How does large does your training need to grow in order to be able to predict, with any degree of accuracy, orbital stability over gigayear intervals?
My point is not to beat on the authors, but to point out that this study, while interesting, is most definitely not a solution to the 3 body problem. There is vast literature on solutions to N-body problems in general. These problems are considered hard. Because, they actually are. There are some "short cuts", basically field-like approximations, that one can use to make some generally reasonable arguments about the interaction with many distant objects. They actual dynamics, and details of Poincare maps and phase space portraits are, again, very well studied phenomenon. With 100+ years of research behind this.
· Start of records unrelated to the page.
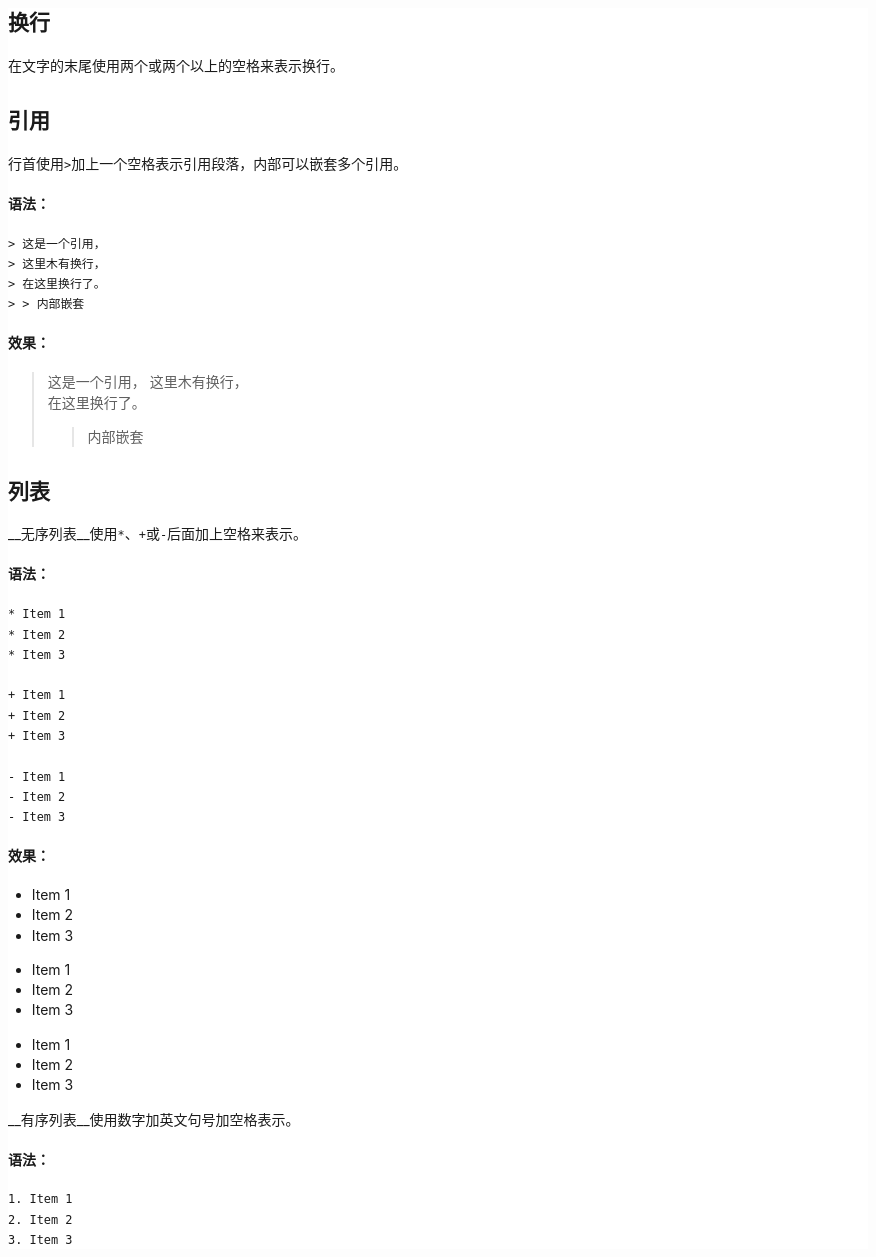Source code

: ## 换行
在文字的末尾使用两个或两个以上的空格来表示换行。

## 引用
行首使用`>`加上一个空格表示引用段落，内部可以嵌套多个引用。   
#### 语法：

	> 这是一个引用，
	> 这里木有换行，   
	> 在这里换行了。
	> > 内部嵌套

#### 效果：
> 这是一个引用，
> 这里木有换行，   
> 在这里换行了。
> > 内部嵌套

## 列表
__无序列表__使用`*`、`+`或`-`后面加上空格来表示。  
#### 语法：

	* Item 1
	* Item 2
	* Item 3

	+ Item 1
	+ Item 2
	+ Item 3
	
	- Item 1
	- Item 2
	- Item 3

#### 效果：

* Item 1
* Item 2
* Item 3

+ Item 1
+ Item 2
+ Item 3

- Item 1  
- Item 2
- Item 3

__有序列表__使用数字加英文句号加空格表示。   
#### 语法：

	1. Item 1
	2. Item 2
	3. Item 3
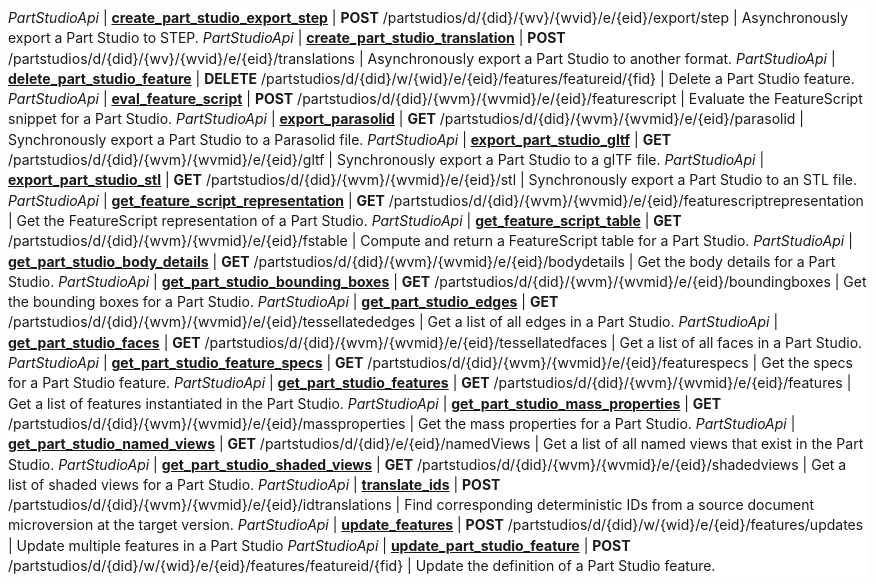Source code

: *PartStudioApi* | [**create_part_studio_export_step**](docs/PartStudioApi.md#create_part_studio_export_step) | **POST** /partstudios/d/{did}/{wv}/{wvid}/e/{eid}/export/step | Asynchronously export a Part Studio to STEP.
*PartStudioApi* | [**create_part_studio_translation**](docs/PartStudioApi.md#create_part_studio_translation) | **POST** /partstudios/d/{did}/{wv}/{wvid}/e/{eid}/translations | Asynchronously export a Part Studio to another format.
*PartStudioApi* | [**delete_part_studio_feature**](docs/PartStudioApi.md#delete_part_studio_feature) | **DELETE** /partstudios/d/{did}/w/{wid}/e/{eid}/features/featureid/{fid} | Delete a Part Studio feature.
*PartStudioApi* | [**eval_feature_script**](docs/PartStudioApi.md#eval_feature_script) | **POST** /partstudios/d/{did}/{wvm}/{wvmid}/e/{eid}/featurescript | Evaluate the FeatureScript snippet for a Part Studio.
*PartStudioApi* | [**export_parasolid**](docs/PartStudioApi.md#export_parasolid) | **GET** /partstudios/d/{did}/{wvm}/{wvmid}/e/{eid}/parasolid | Synchronously export a Part Studio to a Parasolid file.
*PartStudioApi* | [**export_part_studio_gltf**](docs/PartStudioApi.md#export_part_studio_gltf) | **GET** /partstudios/d/{did}/{wvm}/{wvmid}/e/{eid}/gltf | Synchronously export a Part Studio to a glTF file.
*PartStudioApi* | [**export_part_studio_stl**](docs/PartStudioApi.md#export_part_studio_stl) | **GET** /partstudios/d/{did}/{wvm}/{wvmid}/e/{eid}/stl | Synchronously export a Part Studio to an STL file.
*PartStudioApi* | [**get_feature_script_representation**](docs/PartStudioApi.md#get_feature_script_representation) | **GET** /partstudios/d/{did}/{wvm}/{wvmid}/e/{eid}/featurescriptrepresentation | Get the FeatureScript representation of a Part Studio.
*PartStudioApi* | [**get_feature_script_table**](docs/PartStudioApi.md#get_feature_script_table) | **GET** /partstudios/d/{did}/{wvm}/{wvmid}/e/{eid}/fstable | Compute and return a FeatureScript table for a Part Studio.
*PartStudioApi* | [**get_part_studio_body_details**](docs/PartStudioApi.md#get_part_studio_body_details) | **GET** /partstudios/d/{did}/{wvm}/{wvmid}/e/{eid}/bodydetails | Get the body details for a Part Studio.
*PartStudioApi* | [**get_part_studio_bounding_boxes**](docs/PartStudioApi.md#get_part_studio_bounding_boxes) | **GET** /partstudios/d/{did}/{wvm}/{wvmid}/e/{eid}/boundingboxes | Get the bounding boxes for a Part Studio.
*PartStudioApi* | [**get_part_studio_edges**](docs/PartStudioApi.md#get_part_studio_edges) | **GET** /partstudios/d/{did}/{wvm}/{wvmid}/e/{eid}/tessellatededges | Get a list of all edges in a Part Studio.
*PartStudioApi* | [**get_part_studio_faces**](docs/PartStudioApi.md#get_part_studio_faces) | **GET** /partstudios/d/{did}/{wvm}/{wvmid}/e/{eid}/tessellatedfaces | Get a list of all faces in a Part Studio.
*PartStudioApi* | [**get_part_studio_feature_specs**](docs/PartStudioApi.md#get_part_studio_feature_specs) | **GET** /partstudios/d/{did}/{wvm}/{wvmid}/e/{eid}/featurespecs | Get the specs for a Part Studio feature.
*PartStudioApi* | [**get_part_studio_features**](docs/PartStudioApi.md#get_part_studio_features) | **GET** /partstudios/d/{did}/{wvm}/{wvmid}/e/{eid}/features | Get a list of features instantiated in the Part Studio.
*PartStudioApi* | [**get_part_studio_mass_properties**](docs/PartStudioApi.md#get_part_studio_mass_properties) | **GET** /partstudios/d/{did}/{wvm}/{wvmid}/e/{eid}/massproperties | Get the mass properties for a Part Studio.
*PartStudioApi* | [**get_part_studio_named_views**](docs/PartStudioApi.md#get_part_studio_named_views) | **GET** /partstudios/d/{did}/e/{eid}/namedViews | Get a list of all named views that exist in the Part Studio.
*PartStudioApi* | [**get_part_studio_shaded_views**](docs/PartStudioApi.md#get_part_studio_shaded_views) | **GET** /partstudios/d/{did}/{wvm}/{wvmid}/e/{eid}/shadedviews | Get a list of shaded views for a Part Studio.
*PartStudioApi* | [**translate_ids**](docs/PartStudioApi.md#translate_ids) | **POST** /partstudios/d/{did}/{wvm}/{wvmid}/e/{eid}/idtranslations | Find corresponding deterministic IDs from a source document microversion at the target version.
*PartStudioApi* | [**update_features**](docs/PartStudioApi.md#update_features) | **POST** /partstudios/d/{did}/w/{wid}/e/{eid}/features/updates | Update multiple features in a Part Studio
*PartStudioApi* | [**update_part_studio_feature**](docs/PartStudioApi.md#update_part_studio_feature) | **POST** /partstudios/d/{did}/w/{wid}/e/{eid}/features/featureid/{fid} | Update the definition of a Part Studio feature.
If they wanted a simpler dynamic problem to work with, the double pendulum exhibits chaotic behaviour. All they need to vary are 2 parameters for each arm/mass, length and mass. See how close they come to actual behavior, onset of trajectory divergence, etc.
[edit: slight clarification of second network computing velocity for kinetic energy]
Guess I'm biased too because I'm a theorist and started out from a math background.
Edit: Sorry, I assume you refer to the OP in which case yes, I agree that it's not a solution at all. Rather, it is a presumably faster-than-before simulation.
The post made me remember this article about predicting chaotic equations with machine learning with great accuracy:
But I also imagine as the input size grows within the orders of the hidden layers it will lose the advantage.
edit: Whether this NN approximations will enable us going well beyond what PDE solvers can do is a tough question, especially because PDE solvers are generally needed to build the training sets as far as I understand (i.e. they are trained on synthetic, not observational, data). It's possible that one could strategically and judiciously train smaller components of a NN system and then assemble the system to do things that the PDE solvers couldn't do, perhaps, in the way that one can often write unit tests for scientific software but not really test the final results directly (because there is nothing to test against). However I think that in general the lack of training data for the more complex system will always be a major obstacle, whereas it's not really for PDEs.
If the neural net gives you a solution, is there any cheap way to confirm it?
That said, even if you didn't trust it, it might be possible to use the approximate alleged solution spat out by the neural net as an initial solution to a trusted solver with guarantees. In some cases you might be able to get a guaranteed result from the proper solver with the neural net solution used to accelerate convergence
You can get decent error estimates for lots of these sorts of systems, with a manageable amount of extra computation.
It’s also faster since you never factor in the training time for the NN, alright.